William Edward Burghardt Du Bois was born on February 23, 1868 in Great Barrington, Massachusetts. He attended Fisk, Harvard, and the University of Berlin.As the first African-American to earn a Ph.D. from Harvard, Dr. Du Bois gained recognition throughout his lifetime as a sociologist, historian, educator, writer, editor and ardent speaker. He published several books on African-American history including Souls of Black Folks and The Suppression of the Slave Trade.

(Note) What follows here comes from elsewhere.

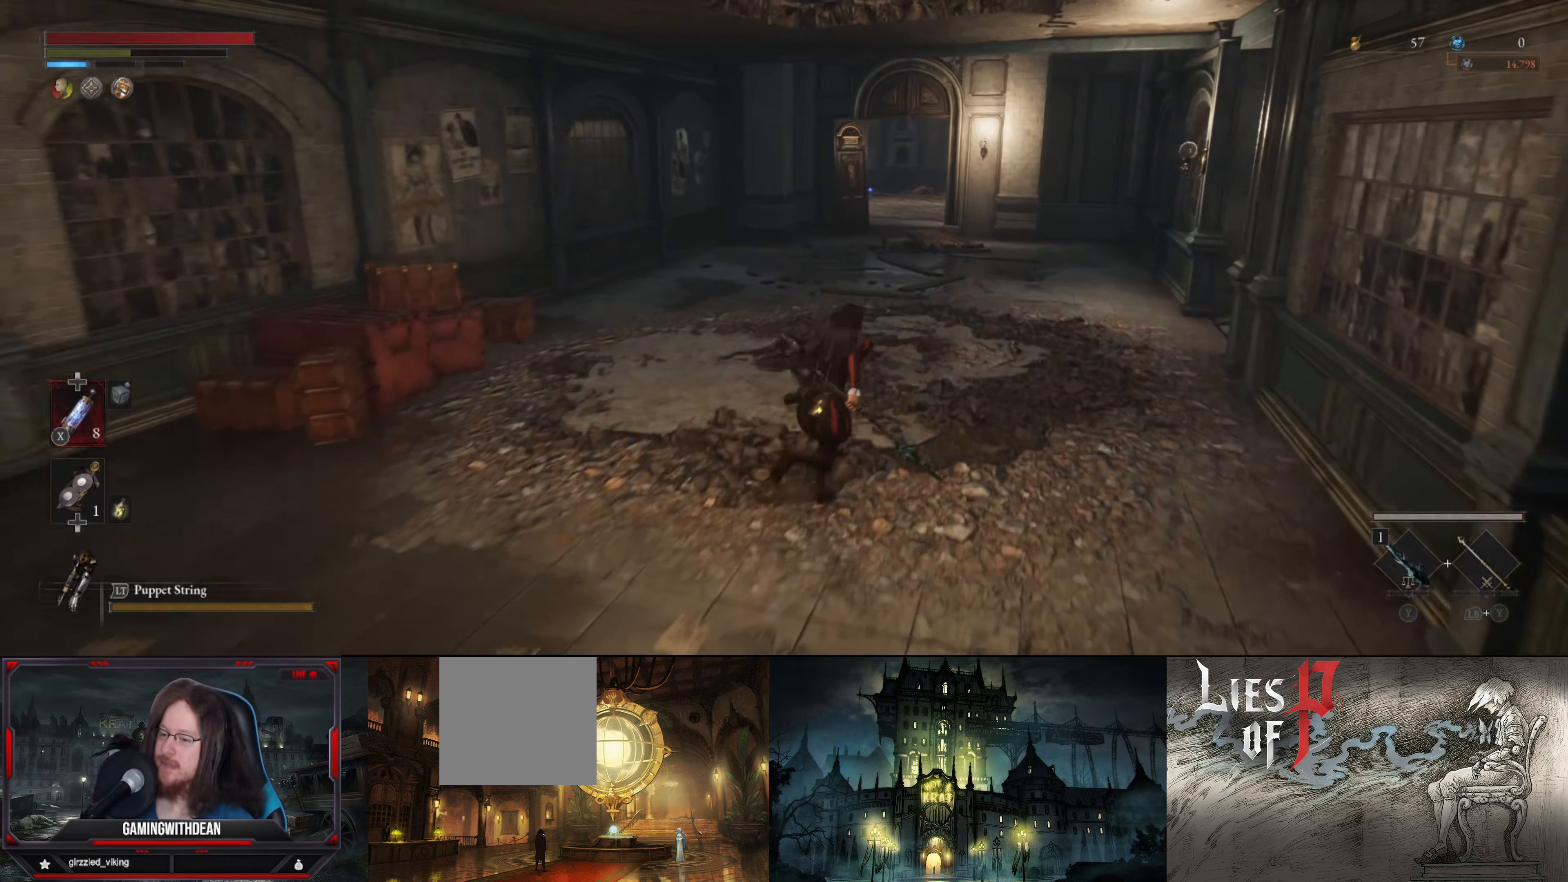
{"buttons": [], "left_stick": "down-left", "right_stick": "center", "events": [[50, "B", "up"], [116, "right_stick", "left"], [150, "left_stick", "right"], [283, "left_stick", "down-right"], [333, "right_stick", "center"], [466, "left_stick", "down-left"]]}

Labeled as a "radical," he was ignored by those who hoped that his massive contributions would be buried along side of him. But, as Dr. Martin Luther King, Jr. wrote, "history cannot ignore W.E.B. DuBois because history has to reflect truth and Dr. DuBois was a tireless explorer and a gifted discoverer of social truths. His singular greatness lay in his quest for truth about his own people. There were very few scholars who concerned themselves with honest study of the black man and he sought to fill this immense void. The degree to which he succeeded disclosed the great dimensions of the man."
In 1906, Dr. Du Bois founded the Niagara Movement. The goal of the movement was to advocate civil justice and abolish discrimination. In 1909, Dr. Du Bois was one of the founding members of the National Association for the Advancement of Colored People (NAACP).
On August 27,1963, on the eve of the March On Washington, DuBois died in Accra, Ghana.